Во-вторых, это спасенная или хотя бы сохраненная женская душа. Трудно не заметить, что в «Фаусте», да и в «Мейстере», убиенная спутница – этап самосозидания героя, без погубленных Маргариты и Елены Фауст совсем не Фауст. Надо подзарядиться павшими возлюбленными, чтобы выше-выше возноситься! Иначе у Лермонтова, какой текст не открой: сметенные с дороги подруга или жена – верный знак саморазрушения героя. Арбенин, Печорин, Демон – везде такой сюжет: приходится платить.
Кроме Мцыри! Тихо поющая Грузинка, великая в бедности, простой красоте и свободе от видения стандартного лермонтовского захватчика, лишь касается сознания героя, волнует – но не зажигает, не обещает, и Мцыри совершает важнейший для Лермонтова исход из встречи-интриги с женщиной, что еще раз подтверждает присутствие и разрастание бытия-монастыря. Не стать земным отцом! Да и Демон – это не столько о зависимости от Тамары, сколько о трагической любви, не угасшей даже при отлучении от Первоисточника. Ангел с огненным мечом оберегает Печорина, Демона и Мцыри от приземления и размена своего набатного одиночества на что-то вызывающе серийное, скучное и тошноватое – как пятигорская целебная вода, которую прописывал и ненавидел доктор Вернер.
В-третьих, преодоленный демонизм. Главный сюжет «Фауста» все-таки прост: низкий демон Мефистофель использован и побежден, чтобы прославился Фауст – демон высокий, способный стратегически управлять машиной прогресса. «Мцыри» с последней молитвенной формулой («и никого не прокляну») – это завершение истории лермонтовского сатаны: Мцыри – все-таки монах, а не демон. Монах бытийный – в поэзии и религиозной печали живущий, а не в стенах монастыря.
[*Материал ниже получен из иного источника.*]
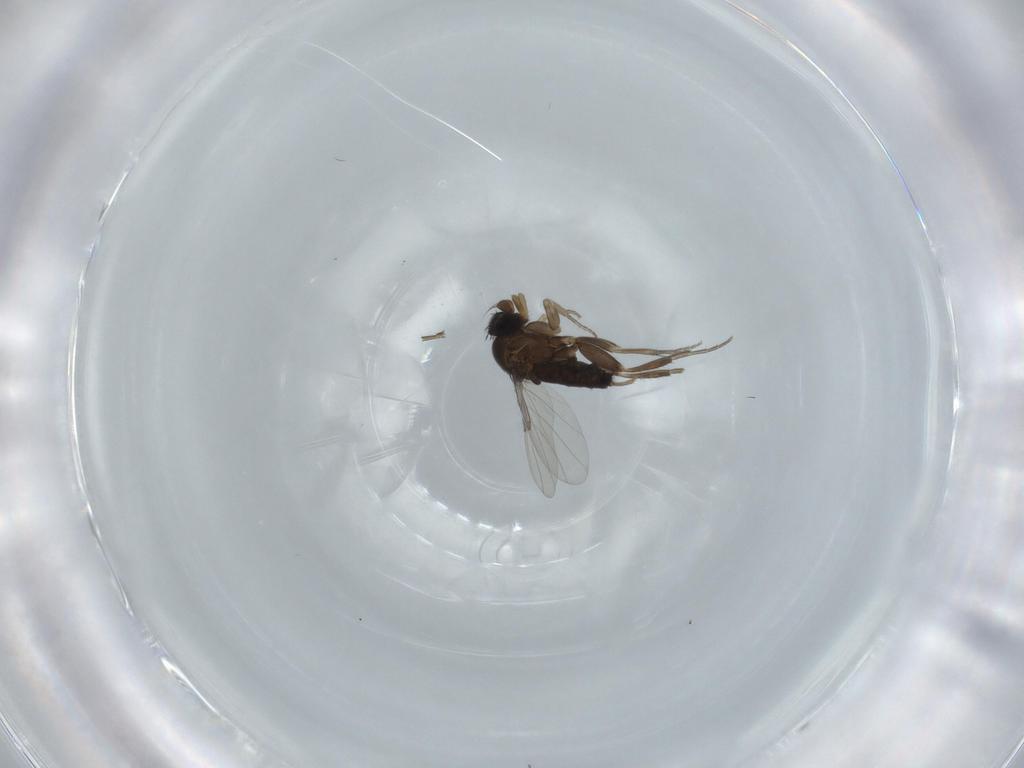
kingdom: Animalia
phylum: Arthropoda
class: Insecta
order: Diptera
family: Phoridae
Восемь раз переписанный «Демон» - не о том, как циничный дух, отвечающий за динамику и логику творческих искушений, помогает достичь результата. Это о трагедии любви, которая чаще приводит к смерти, чем к возрождению. Это молитва о возвращении, о прощении, о главной из желанных метаморфоз - когда пустыня или сам ад перестанут быть бесплодной землей, и рай или хотя бы небесный свет исцелят душу печоринскую или авторскую. «Демон» сообщает, что Бог есть, что с Ним трудно - и никакой прогресс, никакие работы по перестройке Библии в идеологический театр не заменят Бога Живого.
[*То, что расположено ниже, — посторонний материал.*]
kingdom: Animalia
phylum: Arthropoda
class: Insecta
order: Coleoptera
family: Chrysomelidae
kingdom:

«… Что же это такое! Ты скажи определенно – разъясни и дай формулы: чем наш русский демон отличается от западного, как завершилась встреча с падшим духом у автора «Героя нашего времени» и каков итог у написавшего о Фаусте?» По законам поэтики Гёте, я должен быть чётким в ответе на этот важнейший вопрос, обязан в данном эссе преподнести развязку, не уступающую по ясности сцене поражения Мефистофеля и подъема на небеса верно финишировавшего Генриха. По законам поэтики Лермонтова, ничего подобного я делать не должен, ибо превращение поэтической тайны в инструкцию уже есть демон. Понятно, что я останусь с нашим поэтом. Встреча значительнее её протокола.